第三話: The Tokyo's day to burn blue−13
「……俺がなんのために生きてきたのか、知ってんだろ」
か細くなった伊吹の声に、佐久早は息を飲んで動きを止める。佐久早に縋るような姿勢になったまま、言葉を続ける。
「間違いも多い世界だけど、でも俺は、人が人として生きることより大切なことはねぇんだって思ってる。それは、俺がこの世界のために生きてきて学んだことだ」
「人が人として生きること…」
「人は低い方、楽な方、安直な方に流されやすいし、ネット社会になって自分に都合のいい主張や意見だけに囲まれやすくなった。大衆に流されるヤツもいれば、大衆を演出して扇動するヤツもいて、それを利用して悪さするヤツが政治家なこともあるし、あの戦争だってそういうことが影響してた」
それこそ新宿のように有象無象が集まる街ともなれば、群像劇とでも言えるような多様な人間の関わりがある。
「自分の不満をそれっぽい言葉に変えて政権批判をしたり、主観を一般化してマジョリティとして振舞ったり、何も考えずに選挙に行ったり、考えてるフリしてネットの受け売りだったり。人って、社会って、世界って、結局そんなもんだ」
とりわけインターネットによってあらゆる意見の取捨選択ができるようになったことは、これまでの人類の歴史では考えられなかった社会の変容をもたらしている。めまぐるしくアップデートされていく価値観の中で、本質を見失うことや、議論のスケールを考慮できないこともある。
そんな中での意見や批判、または単なる言葉の足りなさが、簡単に人間関係を白紙にしてしまうようなこともあっただろう。
「この世界の誰も、第二次世界大戦を繰り返したいだなんて思ってなかったんだ。それなのになし崩し的に戦争になったのは、人ってのが案外簡単に扇動されて騙されるものだからで、大衆が目の前の小さな衝突や事件一つ一つにあまりに感情を動かし続けたからだ。だからこそ、社会や国家という『単数』が、本当は自分と同じ人間という『複数の単数』なんだって意識が必要だった」
伊吹が函館でリエーフに言ったことと同じだ。目の前の人間を、人種や外見・国籍に関係なく一人の人間として見ることが重要で、その小さな意識の改革が、世界を平和にするアプローチの誰にでもできる小さな一歩なのだ。

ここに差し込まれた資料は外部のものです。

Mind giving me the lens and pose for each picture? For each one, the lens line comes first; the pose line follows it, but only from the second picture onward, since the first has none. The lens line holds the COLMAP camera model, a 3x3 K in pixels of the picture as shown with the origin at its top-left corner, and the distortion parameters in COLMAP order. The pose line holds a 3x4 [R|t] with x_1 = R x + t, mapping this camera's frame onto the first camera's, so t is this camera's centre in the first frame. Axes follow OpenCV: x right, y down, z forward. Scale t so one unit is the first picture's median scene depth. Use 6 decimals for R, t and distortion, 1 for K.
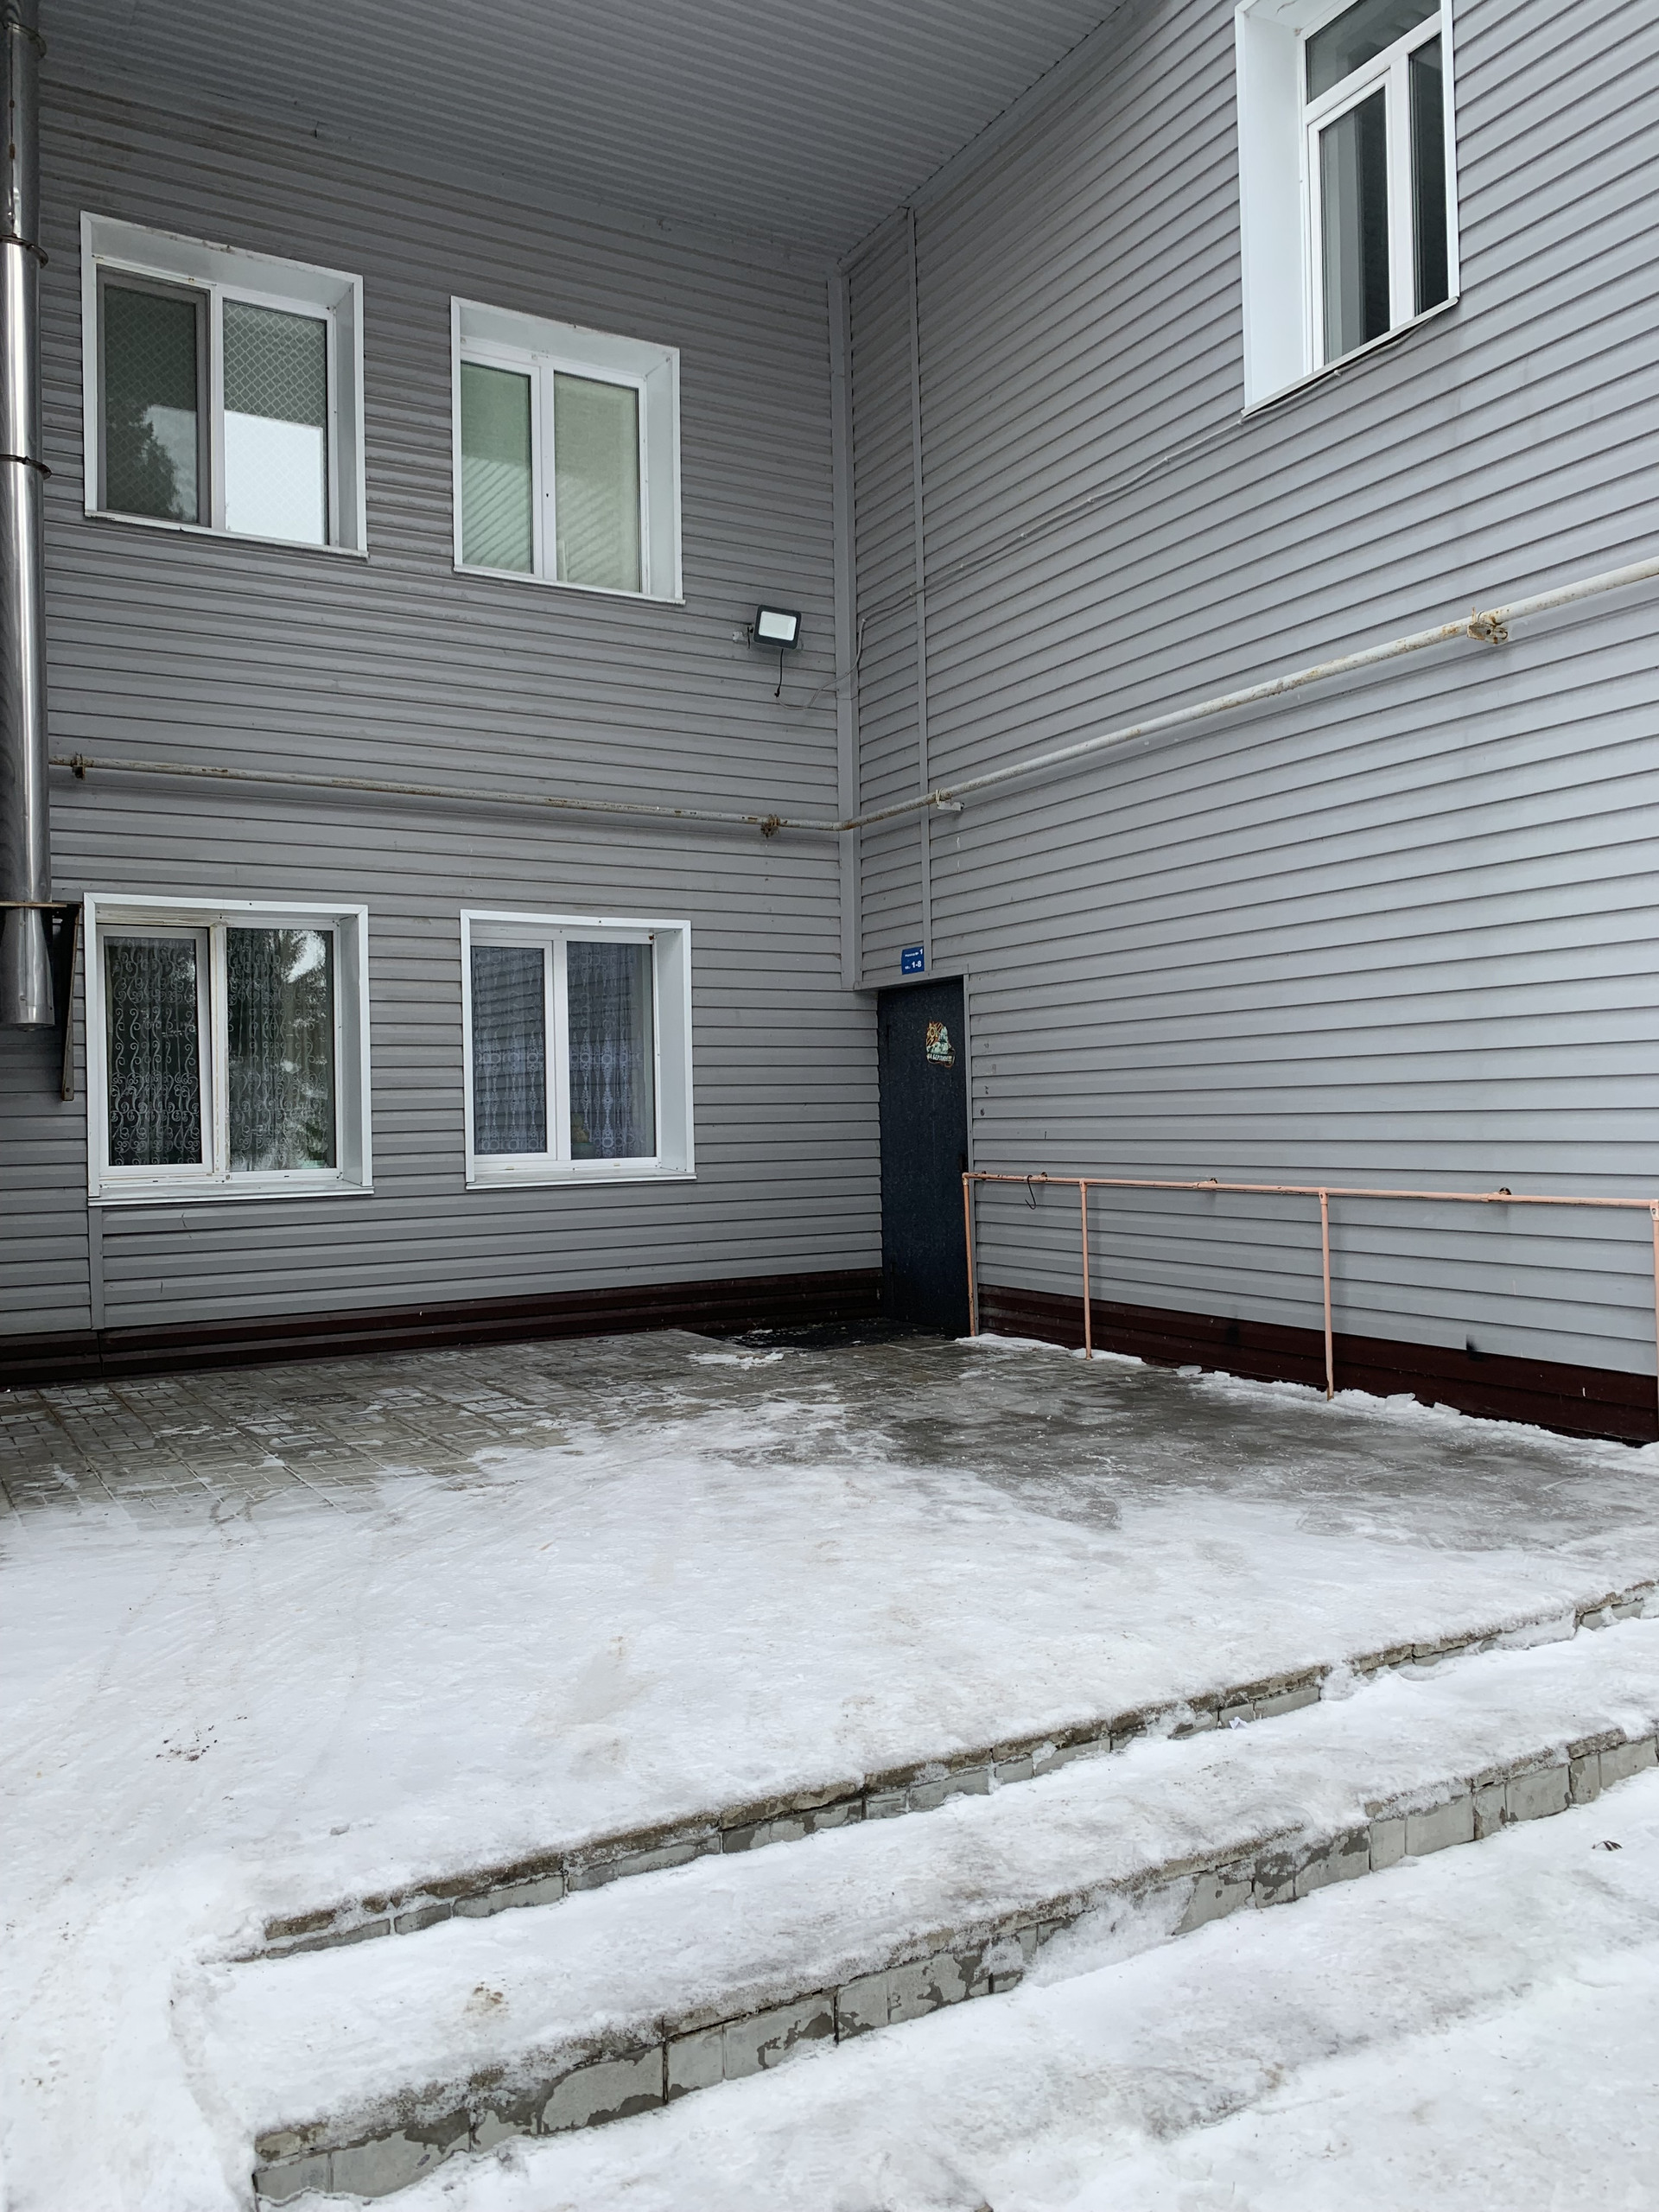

「佐久早も古森も百沢も、この事件に関わったヤツは、きっと死刑が世論から求められる。今日、東京で亡くなった人の数を見て世論はそう動く。それでも佐久早には佐久早の事情があって、お前らの尊厳の範囲で裁かれなきゃならない。だから俺は、それこそVASNAが崇めるくらいのレベルの魔法科兵として、きちんと魔法の影響を考慮してお前らの罪の範囲を明らかにしてぇんだ」
「…俺の人としての尊厳と権利を守るためってことか」
「……洗脳によって第1魔法科大隊が殺した民間人のこともある。お前らが何かしらの魔法的な影響を受けているのであれば、等しく考慮されるべきだろ」
伊吹の話を聞いた佐久早は、ふっと小さく笑った。この男が笑うのかと少し驚きだが、それよりも先に、佐久早が伊吹の頭を軽く撫でたことにも驚いた。
「…世界が、伊吹みたいな綺麗で優しいものになって欲しかった。でもそんな伊吹は、この世界が育んだんだな」
「…?」
何かに一人合点した佐久早の顔を至近距離から見上げ首をかしげる。佐久早はどこか吹っ切れたような薄い笑顔にも似た表情でこちらを見た。
「すべて伊吹に任せる。俺の命も処遇も。答えられることには答えるし、協力できることには協力する」
「どういう心変わりだよ」
「思い出したんだろうな、あんたのおかげで。この期に及んで俺を助けようとする伊吹を見て。俺は、こんな世界を恨んでたけど、それでも、俺はこの世界で生きていきたかった。あんたみたいに、綺麗に生きたかった。でもだんだん、汚い世界の方を壊そうと思うようになって、そんでVASNAで活動するようになった。そういう最初の感情を思い出したから、協力する気になった。あんたが綺麗に生きていくところを見たくなったんだ」
ぽたりと、佐久早の瞳からこぼれたものが伊吹の肩に落ちてくる。伊吹を綺麗だと言って憚らない佐久早だが、その水滴は驚くほど綺麗に見えた。
「…でも、できれば伊吹のそばで、それを見たかった」
それは明確な後悔だ。本当に変えたかったものは世界ではなく自分自身だったのだと、今になって気付いた男の、懺悔でもあった。